To those with little knowledge of Scottish limited partnerships, it may seem strange that I rise in this House to move new clause 7 in my name and those of my colleagues, but, despite what the name suggests, Scottish limited partnerships have limited connection to Scotland, and none to the Scottish Parliament. They were introduced in 1907 by the Chancellor of day, Herbert Asquith; despite rumours to the contrary, I was not present at the debates at the time, but the regulation, operation and dissolution of SLPs remain the exclusive preserve of Westminster, hence our moving this new clause.
Scottish limited partnerships have their own distinct legal personality. As a result, SLPs can, for example, hold assets, borrow money and enter into contracts. However, Asquith could never have foreseen that they would become a financial vehicle abused by international criminals and tax dodgers.
Great credit must go to the journalists of The Herald newspaper, particularly David Leask, for doggedly uncovering the truth about SLPs—and isn’t it good that for once we can praise journalism of the highest order delving into important matters, rather than merely dealing in tittle-tattle? Although some users of SLPs no doubt operate appropriately and responsibly, it is claimed that up to 95% of SLPs are mere tax evasion vehicles, including for criminal assets.
While SLPs may be registered in Scotland, they are often owned by partners based in the Caribbean or other jurisdictions that ensure ownership secrecy and low, or no, tax regimes. People operating outside the UK are exploiting opaque ownership structures to hide their true ownership. As Oxfam, too, has recently pointed out, brokers in countries such as Ukraine and Belarus are specifically marketing SLPs as “Scottish zero per cent. tax firms.”
The number of SLPs is growing apace. Data from Companies House revealed by The Herald show 25,000 were in place by the autumn of 2015 and new registrations have been increasing by 40% year-on-year since 2008.
To give an example of what can happen, in 2014 allegations emerged that SLPs had been used to funnel $1 billion out of banks in the former Soviet Republic of Moldova. The use of an SLP and a bank account in an EU country allows dodgy groups, for example from the ex-Soviet Union, to move their ill-gotten gains to tax havens under the cloak of respectability.
“it is critical that due diligence checks are able to be made when SLPs are initially registered and when there are changes in partners, and that penalties are imposed on partners where the SLP does not comply with the relevant legislation”.
He went on to point out:
“The threat of serious organised crime does not respect borders and with the significant increase in cyber crime, it is essential that we take every step open to us to reduce this threat as much as possible”.
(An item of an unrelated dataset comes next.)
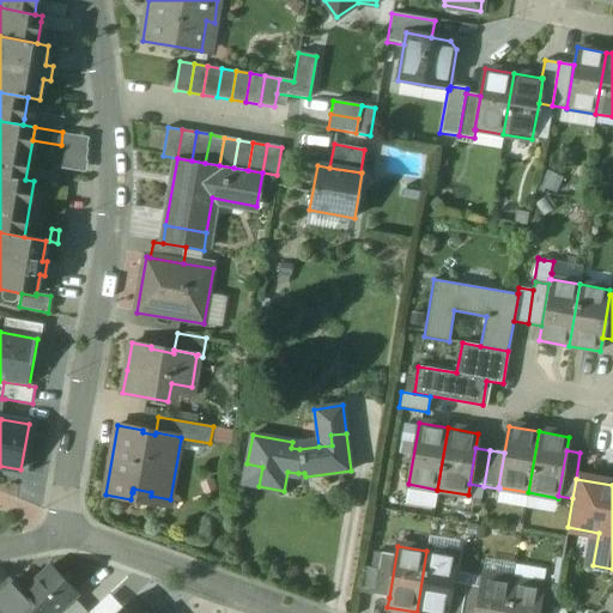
[(457,556),(426,551),(417,612),(419,612),(447,612),(453,582),(457,556)]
To that end, our new clause seeks an urgent review of SLPs that would, importantly, include taking evidence from the Scottish Government, from HMRC and from interested charities. We have crafted the new clause in the hope it will attract cross-party support, and I see no reason why anyone, other than those interested in encouraging criminality and tax evasion, would wish to oppose a review of this nature. I therefore urge the Minster to accept our new clause.